Cztery padłe łabędzie znaleziono nad Jeziorem Bracholińskim koło Wągrowca 4 marca. Przeprowadzone badania potwierdziły u ptaków obecność wysoce zjadliwego wirusa ptasiej grypy.
Powiatowy Lekarz weterynarii z Wągrowca zaleca ostrożność w kontaktach z ptactwem dzikim i ograniczenie zwłaszcza spacerów ze zwierzętami w miejscach, gdzie przebywa dzikie ptactwo wodne. Okoliczni rolnicy nie mogą też poić ptaków hodowlanych ze zbiorników, do których dostęp mają dzikie ptaki.
Zabrania się też wnosić na teren gospodarstwa, w którym jest utrzymywany drób, zwłok dzikich ptaków lub tusz ptaków łownych. W hodowlach wymagany jest też szereg zabezpieczeń.
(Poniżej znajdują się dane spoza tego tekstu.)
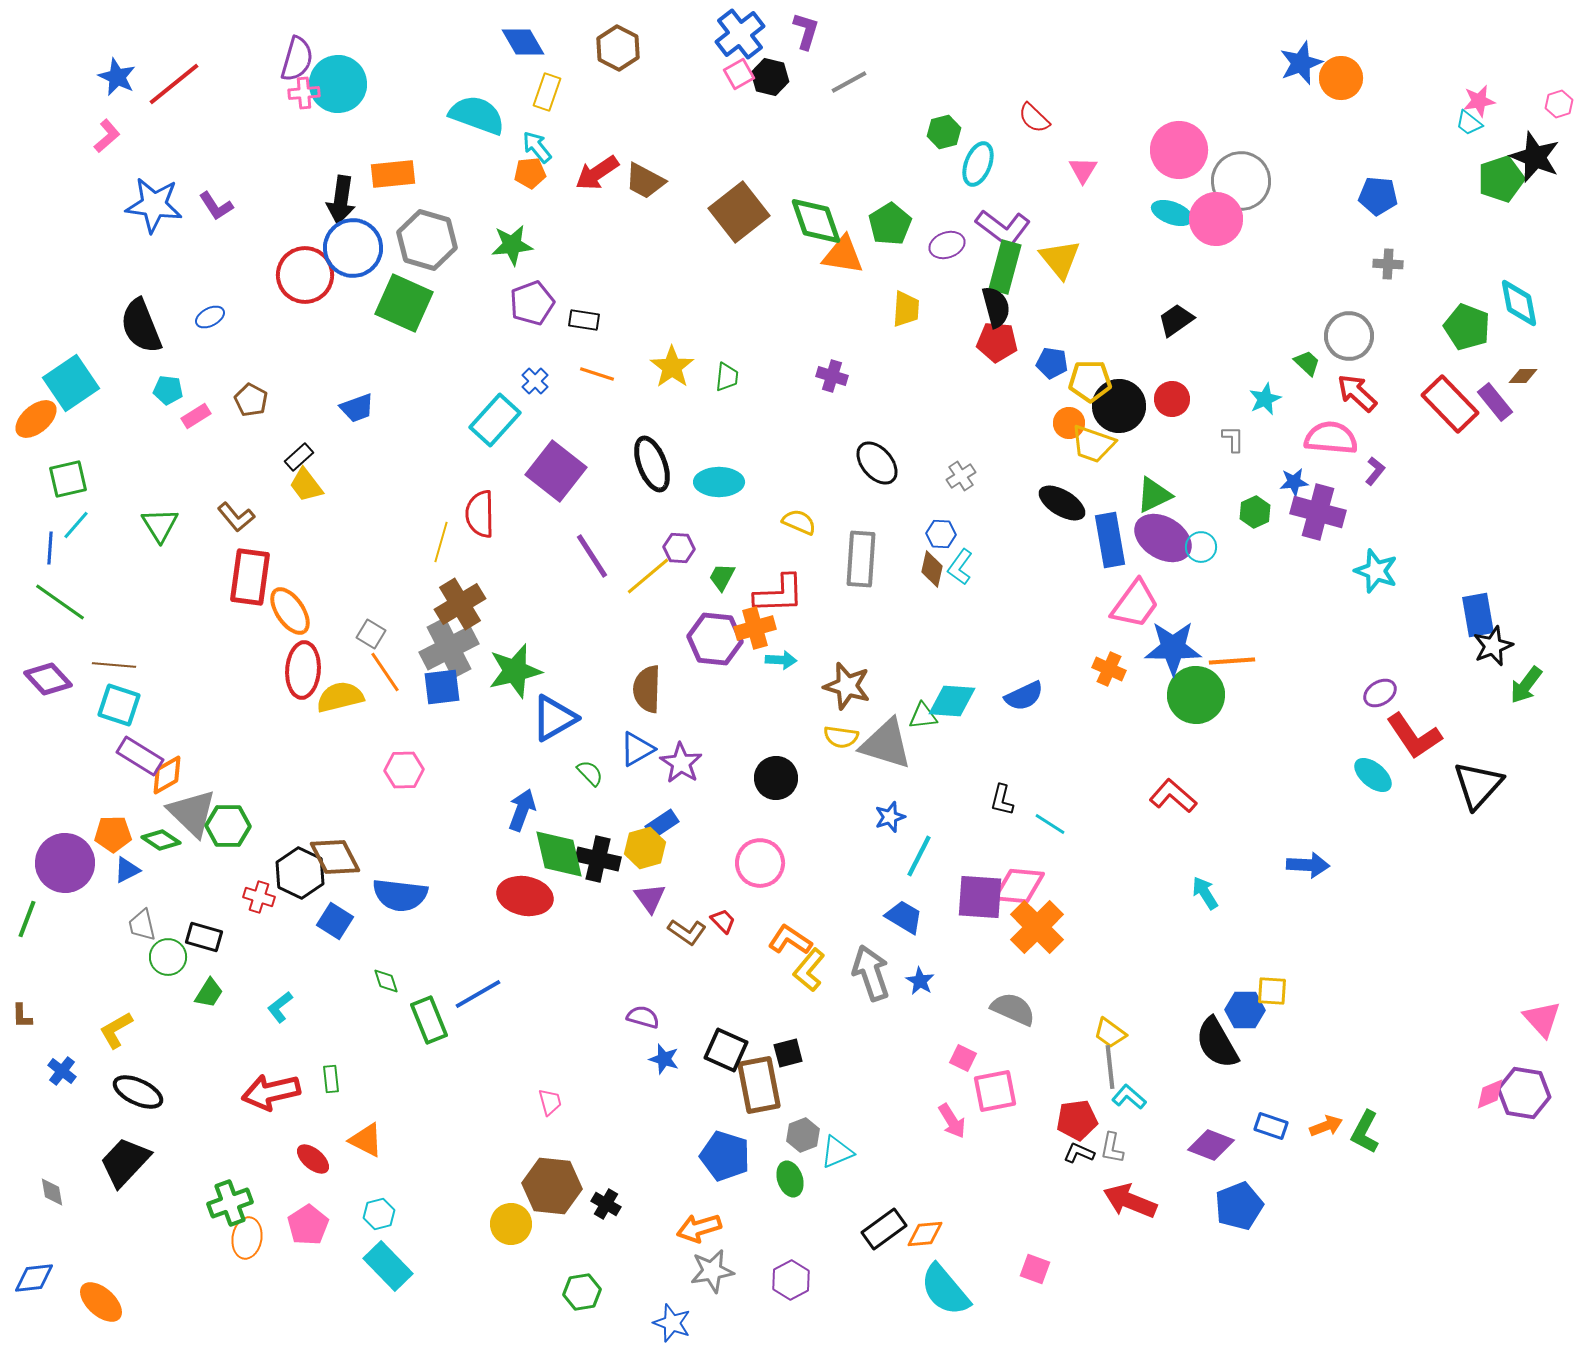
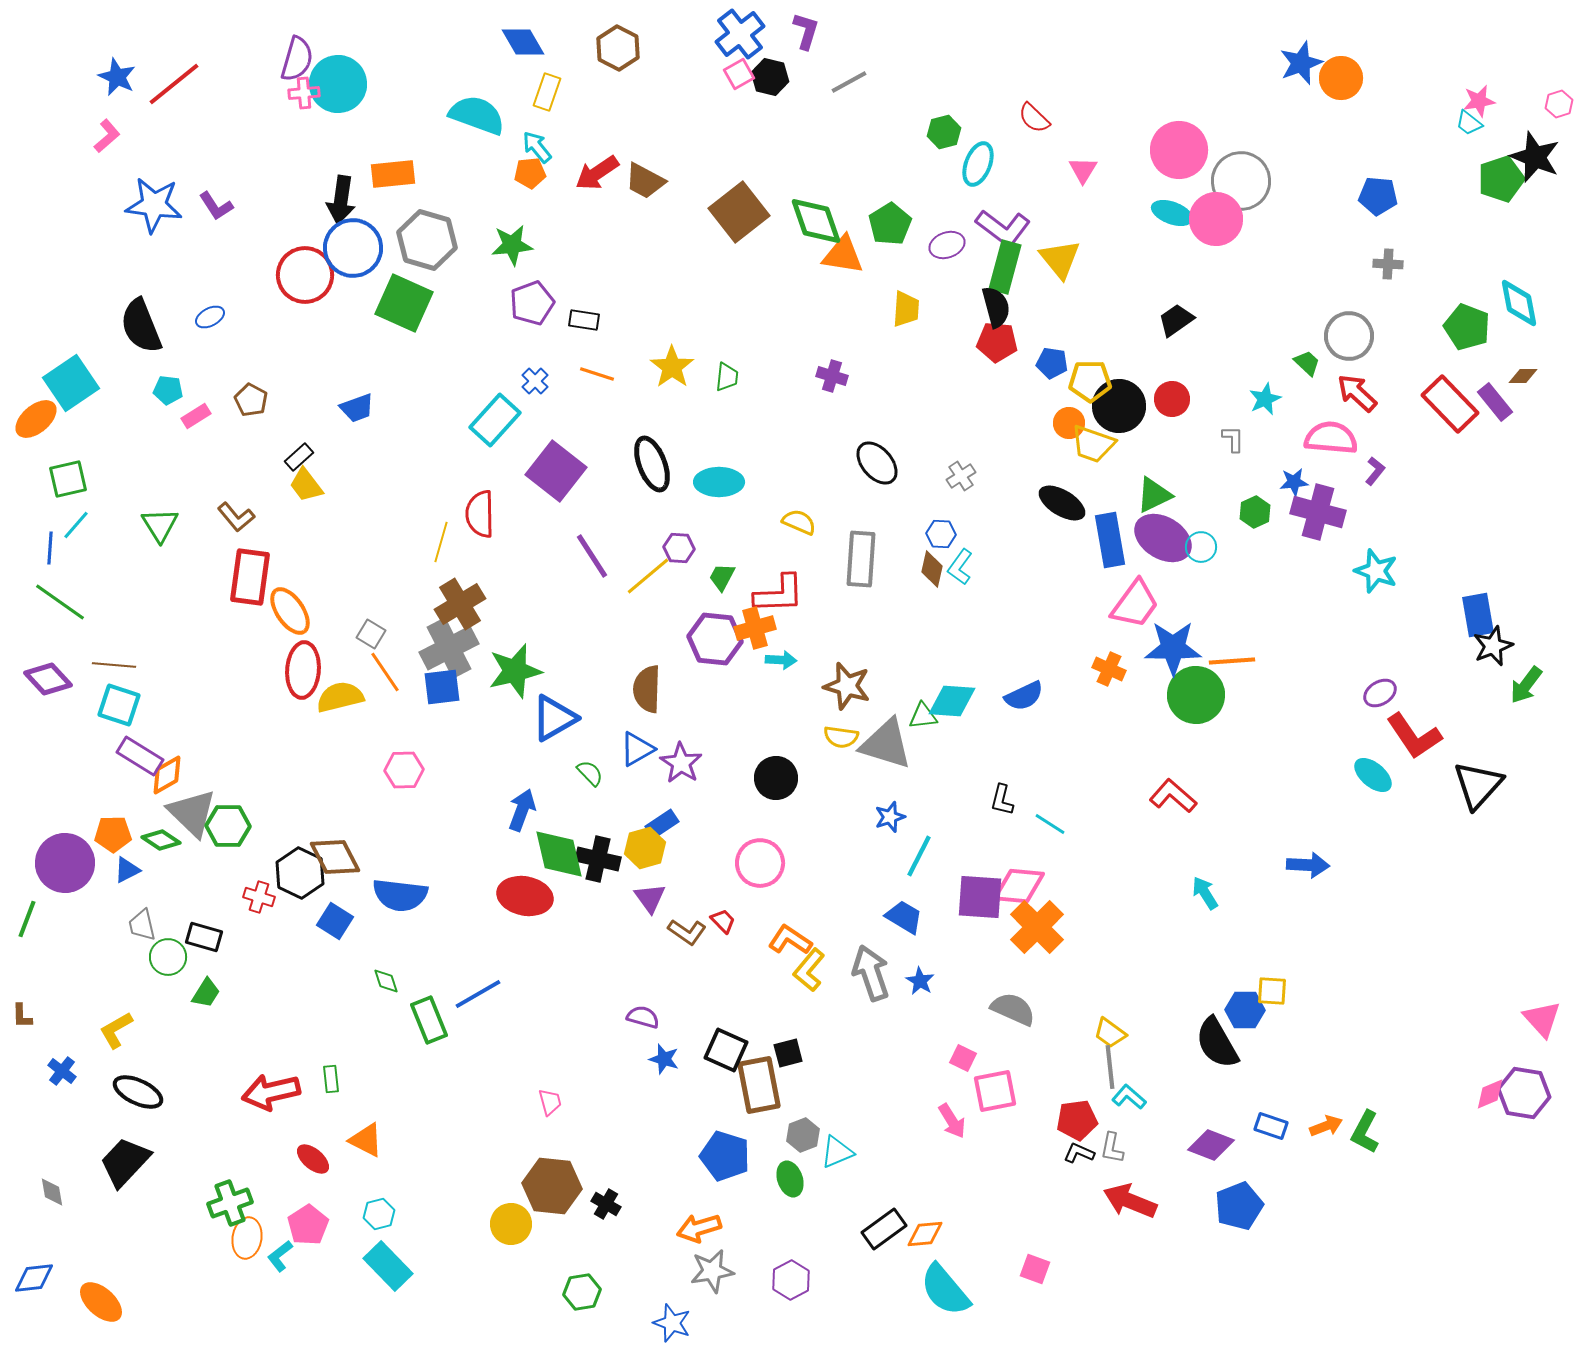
green trapezoid at (209, 993): moved 3 px left
cyan L-shape at (280, 1007): moved 249 px down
Przypomnijmy, że z powodu wirusa ptasiej grypy w lutym tego roku w Mielnie w powiecie gnieźnieńskim trzeba było wybić i zutylizować ok. 84 tys. kaczek rzeźnych i kurcząt-brojlerów.
Do zakażenia wirusem mogło dojść właśnie przez dzikie ptactwo - mówił nam wtedy powiatowy lekarz weterynarii z Gniezna - Paweł Gronczewski.